Was ist, wenn…?
Februar 04 , 2014 die-hochzeit

Was ist, wenn…?

Nachdem ich selbst gerade mit einem Magen-Infekt flach liege, komme ich nicht umhin, mir den Worst Case für meine Hochzeit vorzustellen. Natürlich hat man es schon mal gehört, dass die ein oder andere Braut sich vor Nervosität übergeben musste. Ist ja auch verständlich! Da plant man monatelang intensiv an diesen einen Tag, alle Freunde und die ganze Familie schauen zu, wie man einen völlig neuen Lebensabschnitt beginnt … da kann einem schon mal übel werden :).

Aber was ist, wenn man in der Nacht vor der Hochzeit anfängt, die Kloschüssel zu umarmen? Und was ist, wenn das nicht nur die Nervosität ist, sondern ein handfester Magenvirus? Oder man ist so erkältet, dass man kaum aufstehen kann? Wird man die Hochzeit trotzdem irgendwie durchstehen können?

Wenn man sich in der Zeit vor der Hochzeit schon mal mit dem Gedanken befasst hat, ist das ungemein hilfreich. Einfach mal den allerschlimmsten Fall durchspielen und nichts kann einen überraschen.

Ist man selbst krank zur Hochzeit? Dann gibt es wohl nur zwei Möglichkeiten. Entweder man kann vom Arzt stark unterdrückende Medikamente abgreifen und es irgendwie durchstehen oder die Hochzeit muss abgesagt werden. Passiert zwar selten, aber auch das kommt vor. Will man bezüglich der Finanzen auf sicher gehen, kann man vorher eine entsprechende Versicherung abschließen, um Schadensersatz für Location, Fotograf oder ähnliches nicht zahlen zu müssen.

Grundsätzlich sollte man einfach darauf achten, in den Wochen vor der Hochzeit allen Krankheiten oder Unfallgefahren aus dem Weg zu gehen. Das heißt, keine Sprünge aus dem Flugzeug! Keine neuen Kosmetika oder Bräunungsmethoden ausprobieren und um Gottes Willen keine fremden Kinder anfassen (ehrlich gesagt gilt dieser Tipp nur für mich, ich steck mich meistens an Kindern an, schlechtes Zeichen schätze ich mal…)! Chronische Pechvögel können aber machen was sie wollen, die werden auf jeden Fall krank.
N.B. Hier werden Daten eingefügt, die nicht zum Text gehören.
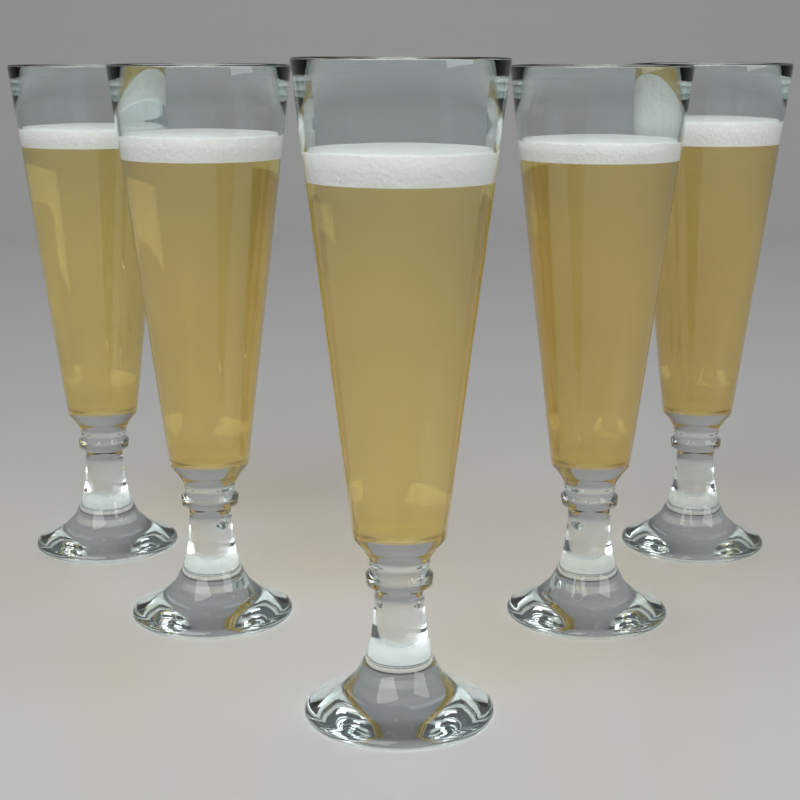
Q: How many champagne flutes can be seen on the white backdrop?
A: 5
Ich habe mich der Panik halber durch viele Foren gelesen und gesehen, dass bereits einige Bräute das Problem mit der Krankheit hatten… meist gehts zwei, drei Tage vor der Hochzeit mit Magenvirus, Erkältung, Hörsturz oder allergischer Reaktion los und mit Ach und Krach gehts zum Hochzeitstag irgendwie wieder. Natürlich sollte der Hochzeitstag eigentlich der schönste Tag des Lebens werden, aber seien wir mal ehrlich … so oder so wird es unglaublich stressig und man kann ihn in den seltensten Fällen wirklich in vollen Zügen genießen. Dann ist es theoretisch ja nicht so schlimm, wenn man gesundheitlich ein klein wenig angeschlagen ist.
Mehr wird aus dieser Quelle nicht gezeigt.